This handout explains why you need an insulin infusion, also known as an insulin drip. Answers to some common questions are listed below. If you have more questions or concerns, please ask your doctor, nurse, or pharmacist.
What is insulin?
Insulin is a hormone that is made by the pancreas. It allows your body to use the sugar in food as a source of energy. It keeps blood sugar levels normal.
Why do I need insulin now?
There are many reasons why you might need an insulin drip. Stress alone can increase your blood sugars. If you just had surgery, your body is under stress. Some people notice their blood sugars go up when they are worried or anxious. If you need medicines such as steroids, your blood sugars might increase as well. Changes in your diet or activity levels can increase your blood sugars too.
What is an insulin drip?
An insulin drip is given through an intravenous line (IV) rather than by injection. Insulin given through an IV gets into your body more quickly to bring down high blood sugars.

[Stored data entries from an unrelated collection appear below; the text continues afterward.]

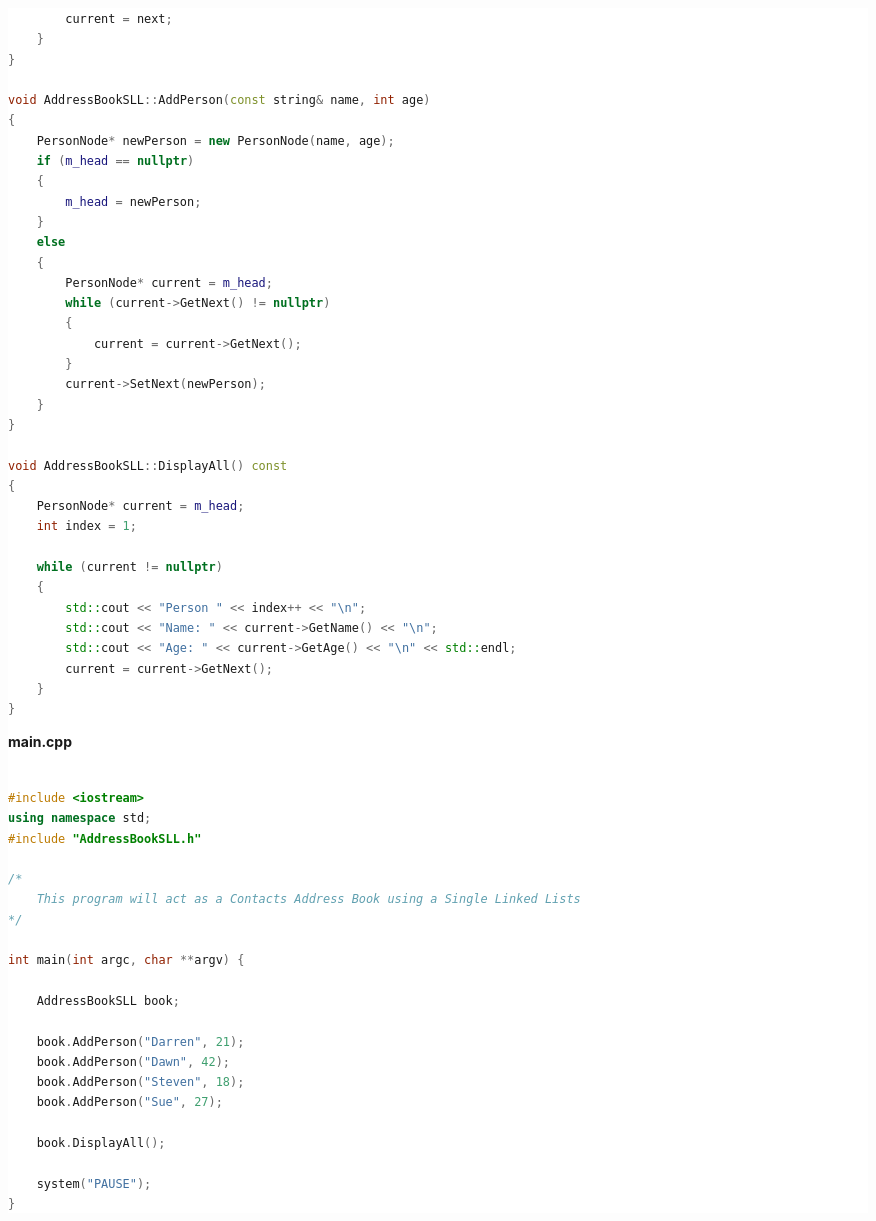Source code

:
 ```cpp
		current = next;
	}
}

void AddressBookSLL::AddPerson(const string& name, int age)
{
	PersonNode* newPerson = new PersonNode(name, age);
	if (m_head == nullptr)
	{
		m_head = newPerson;
	}
	else
	{
		PersonNode* current = m_head;
		while (current->GetNext() != nullptr)
		{
			current = current->GetNext();
		}
		current->SetNext(newPerson);
	}
}

void AddressBookSLL::DisplayAll() const
{
	PersonNode* current = m_head;
	int index = 1;

	while (current != nullptr)
	{
		std::cout << "Person " << index++ << "\n";
		std::cout << "Name: " << current->GetName() << "\n";
		std::cout << "Age: " << current->GetAge() << "\n" << std::endl;
		current = current->GetNext();
	}
}
```

**main.cpp**
```cpp

#include <iostream>
using namespace std;
#include "AddressBookSLL.h"

/*
	This program will act as a Contacts Address Book using a Single Linked Lists
*/

int main(int argc, char **argv) {

	AddressBookSLL book;

	book.AddPerson("Darren", 21);
	book.AddPerson("Dawn", 42);
	book.AddPerson("Steven", 18);
	book.AddPerson("Sue", 27);

	book.DisplayAll();

	system("PAUSE");
}
```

Why does blood sugar control matter?
Keeping blood glucose levels as normal as possible will promote healing. Also, there is less chance for problems like infection and organ rejection (if you have had a transplant). You might feel better and have more energy when blood sugar levels are normal.
What are normal blood sugar levels?
Normal blood sugar levels are 70 – 100 mg/dL when fasting and before meals. The normal levels after meals are 70 – 140 mg/dL.
How often will my blood sugars be checked?
Your blood sugars need to be checked every hour at first. If the blood sugar levels are stable, you will be checked every 2-4 hours. Blood sugar levels can change quickly. This is why we check so often.
When will the insulin drip be stopped?
The IV will be stopped when you are more stable and once your blood sugars are in good control.
Will I need insulin at home?
You may or may not need insulin at home. We will decide this with you as you get closer to going home.
The information provided should not be used during any medical emergency or for the diagnosis or treatment of any medical condition. A licensed physician should be consulted for diagnosis and treatment of any and all medical conditions. Call 911 for all medical emergencies. Any duplication or distribution of the information contained herein is strictly prohibited.